Can the intelligent and independent members of our industry ever move away from this silly C&R foolishness? This C&R crap was handed down to our “profession” by a group that earns a pay grade much higher than most of us will ever see.
Called a plumber on a Friday afternoon. Told him that my toilet is clogged and that I am having a house full of company this weekend. He says my fee is XXX for the service call, my fee is XXX for unclogging your sewer and my fee is XXX for doing this on the weekend. I SHOUT this is not customary and reasonable! Â He says for me to “bite him” and hangs up. What do you suppose he meant by that?
For my fellow appraisers that allow someone else to determine their fees, I really do not wish you the best! LOL
Yep. C&R was predicated on the assumption that clients ran orders through with equivalent terms and such. Those were the good old days. Flash forward; C&R is a client specific concern because one hooligan can ruin it for everyone else by asking too much, demanding too many changes, and being overly reliant on FNMA CU XML review systems. C&R can have some reasonable cross reference basis, but there are obvious variables to time management, workflow volume, reliability of that volume, and such similar concerns that simply cannot be over looked. C&R left the building at the exact same moment FNMA CU stepped in and half of the underwriting departments went automated. Here is a bright idea nobody has mentioned that I know of; C&R for ML should be based solely on non ML work…. Usually my bright ideas materialize with unintended consequences, so please don’t give that too much credit, but it’s the concept that will hopefully be meaningful. If I could log in to some platform and bill per hour for bonafide verifiable work effort, I’d charge twice as much as the rest of them. Elvis has left the building. Do not be alarmed. It had to happen sooner or later.

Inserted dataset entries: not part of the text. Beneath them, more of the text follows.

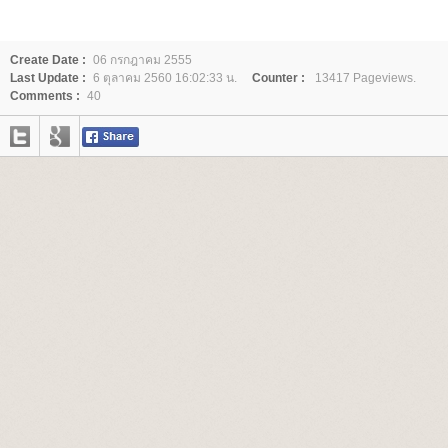
Create Date :
06 กรกฎาคม 2555
Last Update :
6 ตุลาคม 2560 16:02:33 น.
Counter :
13417 Pageviews.
Comments :
40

Baggs, the C&R fees originally proposed by AGA (appraisersguild.org) are derived from hourly equivalents.
Reasonable fees can be equated to hourly rates and experience. BUT…given the resistance to the much lower presumed C&R fees of Virginia there isn’t a chance that AMCs or lenders will voluntarily pay minimum C&R fees.
Worse, they are busy getting the TAF/AQB to revise the experience rules so that they can turn raw trainees and novices into ‘certified experts’ in just one year. Couple that with Institute promoted (lower) alternative valuation product lowered guidelines and its no wonder we see fees of from $49.00 to $90 being touted by the likes of First American under their various monopolistic umbrella and subsidiary companies.